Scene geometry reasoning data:
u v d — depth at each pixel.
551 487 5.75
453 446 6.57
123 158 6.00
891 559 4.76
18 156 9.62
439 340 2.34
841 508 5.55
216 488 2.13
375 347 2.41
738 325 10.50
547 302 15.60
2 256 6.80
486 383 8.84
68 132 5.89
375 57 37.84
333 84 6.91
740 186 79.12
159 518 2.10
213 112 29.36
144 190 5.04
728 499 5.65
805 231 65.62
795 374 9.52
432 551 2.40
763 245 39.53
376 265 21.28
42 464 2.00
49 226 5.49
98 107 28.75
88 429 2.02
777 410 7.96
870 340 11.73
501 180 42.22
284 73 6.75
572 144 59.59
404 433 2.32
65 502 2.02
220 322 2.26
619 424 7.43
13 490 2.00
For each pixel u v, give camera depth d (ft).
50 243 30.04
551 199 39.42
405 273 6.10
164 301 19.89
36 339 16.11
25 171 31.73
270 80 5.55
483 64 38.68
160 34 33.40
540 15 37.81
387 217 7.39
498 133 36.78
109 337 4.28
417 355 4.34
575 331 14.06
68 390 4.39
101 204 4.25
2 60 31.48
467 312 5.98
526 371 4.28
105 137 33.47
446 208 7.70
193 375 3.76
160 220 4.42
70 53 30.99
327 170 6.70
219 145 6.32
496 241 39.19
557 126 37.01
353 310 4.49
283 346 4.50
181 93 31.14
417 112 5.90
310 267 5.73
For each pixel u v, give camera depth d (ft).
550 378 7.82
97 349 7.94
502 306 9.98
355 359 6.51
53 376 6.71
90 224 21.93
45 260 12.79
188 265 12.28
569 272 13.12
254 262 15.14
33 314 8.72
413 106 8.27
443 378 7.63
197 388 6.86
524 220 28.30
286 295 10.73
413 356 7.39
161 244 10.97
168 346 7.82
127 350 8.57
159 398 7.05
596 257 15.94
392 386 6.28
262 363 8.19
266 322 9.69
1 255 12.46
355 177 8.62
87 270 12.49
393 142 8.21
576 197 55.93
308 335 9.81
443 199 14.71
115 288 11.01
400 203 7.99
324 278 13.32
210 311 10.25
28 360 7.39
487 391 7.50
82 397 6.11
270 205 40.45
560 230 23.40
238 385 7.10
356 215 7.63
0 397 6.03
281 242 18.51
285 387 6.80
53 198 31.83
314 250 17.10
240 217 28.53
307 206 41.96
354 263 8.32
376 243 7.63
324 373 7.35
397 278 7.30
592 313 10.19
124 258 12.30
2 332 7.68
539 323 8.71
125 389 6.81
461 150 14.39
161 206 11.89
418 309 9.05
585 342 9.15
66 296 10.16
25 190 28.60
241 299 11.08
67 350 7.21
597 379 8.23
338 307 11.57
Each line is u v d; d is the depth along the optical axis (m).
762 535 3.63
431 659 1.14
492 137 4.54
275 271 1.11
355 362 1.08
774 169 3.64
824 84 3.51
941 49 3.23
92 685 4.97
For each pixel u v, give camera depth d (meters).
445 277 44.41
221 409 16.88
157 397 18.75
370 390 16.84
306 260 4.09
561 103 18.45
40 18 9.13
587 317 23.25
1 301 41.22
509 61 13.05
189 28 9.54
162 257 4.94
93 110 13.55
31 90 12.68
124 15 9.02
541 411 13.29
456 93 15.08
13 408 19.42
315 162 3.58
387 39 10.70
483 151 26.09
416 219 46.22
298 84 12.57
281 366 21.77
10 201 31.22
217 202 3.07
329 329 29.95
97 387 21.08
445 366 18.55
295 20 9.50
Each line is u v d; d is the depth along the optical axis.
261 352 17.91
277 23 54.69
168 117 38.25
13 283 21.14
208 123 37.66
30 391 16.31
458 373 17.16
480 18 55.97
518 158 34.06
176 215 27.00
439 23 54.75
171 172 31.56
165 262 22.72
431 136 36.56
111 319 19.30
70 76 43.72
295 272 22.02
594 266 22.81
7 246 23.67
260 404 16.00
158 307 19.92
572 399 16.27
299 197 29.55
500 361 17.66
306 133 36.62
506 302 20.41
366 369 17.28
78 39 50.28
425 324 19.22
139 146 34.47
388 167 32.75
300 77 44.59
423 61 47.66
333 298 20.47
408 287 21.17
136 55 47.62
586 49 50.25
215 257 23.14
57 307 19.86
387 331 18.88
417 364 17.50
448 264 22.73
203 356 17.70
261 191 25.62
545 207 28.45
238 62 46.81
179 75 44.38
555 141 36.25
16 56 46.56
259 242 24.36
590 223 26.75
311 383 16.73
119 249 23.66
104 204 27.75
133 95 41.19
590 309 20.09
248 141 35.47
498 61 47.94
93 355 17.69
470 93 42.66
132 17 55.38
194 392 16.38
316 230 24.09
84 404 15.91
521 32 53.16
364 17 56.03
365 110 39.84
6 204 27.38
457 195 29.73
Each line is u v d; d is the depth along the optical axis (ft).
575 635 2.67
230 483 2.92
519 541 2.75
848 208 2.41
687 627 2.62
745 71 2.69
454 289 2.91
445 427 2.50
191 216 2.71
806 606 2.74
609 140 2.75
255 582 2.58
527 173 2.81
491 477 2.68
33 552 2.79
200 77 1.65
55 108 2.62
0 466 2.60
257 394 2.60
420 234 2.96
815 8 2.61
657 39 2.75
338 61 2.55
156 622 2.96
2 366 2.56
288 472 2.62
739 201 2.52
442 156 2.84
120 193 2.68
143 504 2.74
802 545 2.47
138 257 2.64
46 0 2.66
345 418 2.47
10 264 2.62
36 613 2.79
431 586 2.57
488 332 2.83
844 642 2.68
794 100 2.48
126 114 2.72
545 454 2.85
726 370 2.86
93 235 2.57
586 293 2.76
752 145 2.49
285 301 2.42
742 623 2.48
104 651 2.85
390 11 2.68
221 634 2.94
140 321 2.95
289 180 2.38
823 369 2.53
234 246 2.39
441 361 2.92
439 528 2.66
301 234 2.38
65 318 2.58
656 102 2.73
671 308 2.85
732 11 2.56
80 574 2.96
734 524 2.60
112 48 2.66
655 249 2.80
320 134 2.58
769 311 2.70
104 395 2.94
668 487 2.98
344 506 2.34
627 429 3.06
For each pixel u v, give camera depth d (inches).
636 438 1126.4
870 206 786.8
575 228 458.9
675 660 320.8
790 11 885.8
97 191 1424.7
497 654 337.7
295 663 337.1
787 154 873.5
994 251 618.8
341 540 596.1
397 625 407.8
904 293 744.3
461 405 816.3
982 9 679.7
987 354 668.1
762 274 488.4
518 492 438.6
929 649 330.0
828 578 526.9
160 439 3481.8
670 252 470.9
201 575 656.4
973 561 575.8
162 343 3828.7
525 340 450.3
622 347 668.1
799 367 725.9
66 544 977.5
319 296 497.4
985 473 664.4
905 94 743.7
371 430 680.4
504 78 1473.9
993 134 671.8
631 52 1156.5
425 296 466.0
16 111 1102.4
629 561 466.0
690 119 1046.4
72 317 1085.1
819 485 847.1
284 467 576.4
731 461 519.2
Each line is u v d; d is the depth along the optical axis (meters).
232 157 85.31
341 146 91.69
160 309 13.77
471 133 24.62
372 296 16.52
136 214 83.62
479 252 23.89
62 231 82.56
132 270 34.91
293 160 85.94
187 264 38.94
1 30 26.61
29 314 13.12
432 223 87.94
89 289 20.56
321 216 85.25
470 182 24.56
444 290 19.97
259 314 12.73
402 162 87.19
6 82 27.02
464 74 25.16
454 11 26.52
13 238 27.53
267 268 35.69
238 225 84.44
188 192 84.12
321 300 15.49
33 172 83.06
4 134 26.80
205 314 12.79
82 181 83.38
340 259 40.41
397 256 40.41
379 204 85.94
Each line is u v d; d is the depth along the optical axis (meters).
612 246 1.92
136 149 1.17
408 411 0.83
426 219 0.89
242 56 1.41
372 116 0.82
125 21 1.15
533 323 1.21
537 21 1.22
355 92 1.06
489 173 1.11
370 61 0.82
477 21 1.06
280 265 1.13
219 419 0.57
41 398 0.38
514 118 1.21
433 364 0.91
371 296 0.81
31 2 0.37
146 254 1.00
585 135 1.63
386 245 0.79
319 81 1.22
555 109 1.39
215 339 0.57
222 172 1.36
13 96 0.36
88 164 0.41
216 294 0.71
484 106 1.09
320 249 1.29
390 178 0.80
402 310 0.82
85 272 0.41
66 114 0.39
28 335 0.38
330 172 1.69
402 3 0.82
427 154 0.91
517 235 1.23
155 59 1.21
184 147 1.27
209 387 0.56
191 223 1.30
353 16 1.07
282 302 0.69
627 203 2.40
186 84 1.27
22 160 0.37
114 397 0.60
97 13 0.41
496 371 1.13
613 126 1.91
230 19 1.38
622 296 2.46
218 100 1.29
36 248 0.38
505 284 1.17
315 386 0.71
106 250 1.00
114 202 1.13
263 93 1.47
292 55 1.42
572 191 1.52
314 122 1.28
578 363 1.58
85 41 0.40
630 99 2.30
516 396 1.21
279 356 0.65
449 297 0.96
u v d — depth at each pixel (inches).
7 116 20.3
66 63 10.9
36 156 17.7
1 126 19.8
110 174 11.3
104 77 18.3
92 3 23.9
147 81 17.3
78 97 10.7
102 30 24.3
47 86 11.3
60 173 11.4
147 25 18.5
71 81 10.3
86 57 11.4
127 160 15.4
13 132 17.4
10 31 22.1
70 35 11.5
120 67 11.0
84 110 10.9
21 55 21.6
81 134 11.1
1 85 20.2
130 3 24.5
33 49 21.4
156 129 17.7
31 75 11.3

→ **ABOUT THIS TASK**
Starting from the line that contains "186 84 1.27", give again every line to the last line of the data, exactly. Include nothing else.

→ **WRITTEN ANSWER**
186 84 1.27
22 160 0.37
114 397 0.60
97 13 0.41
496 371 1.13
613 126 1.91
230 19 1.38
622 296 2.46
218 100 1.29
36 248 0.38
505 284 1.17
315 386 0.71
106 250 1.00
114 202 1.13
263 93 1.47
292 55 1.42
572 191 1.52
314 122 1.28
578 363 1.58
85 41 0.40
630 99 2.30
516 396 1.21
279 356 0.65
449 297 0.96
u v d — depth at each pixel (inches).
7 116 20.3
66 63 10.9
36 156 17.7
1 126 19.8
110 174 11.3
104 77 18.3
92 3 23.9
147 81 17.3
78 97 10.7
102 30 24.3
47 86 11.3
60 173 11.4
147 25 18.5
71 81 10.3
86 57 11.4
127 160 15.4
13 132 17.4
10 31 22.1
70 35 11.5
120 67 11.0
84 110 10.9
21 55 21.6
81 134 11.1
1 85 20.2
130 3 24.5
33 49 21.4
156 129 17.7
31 75 11.3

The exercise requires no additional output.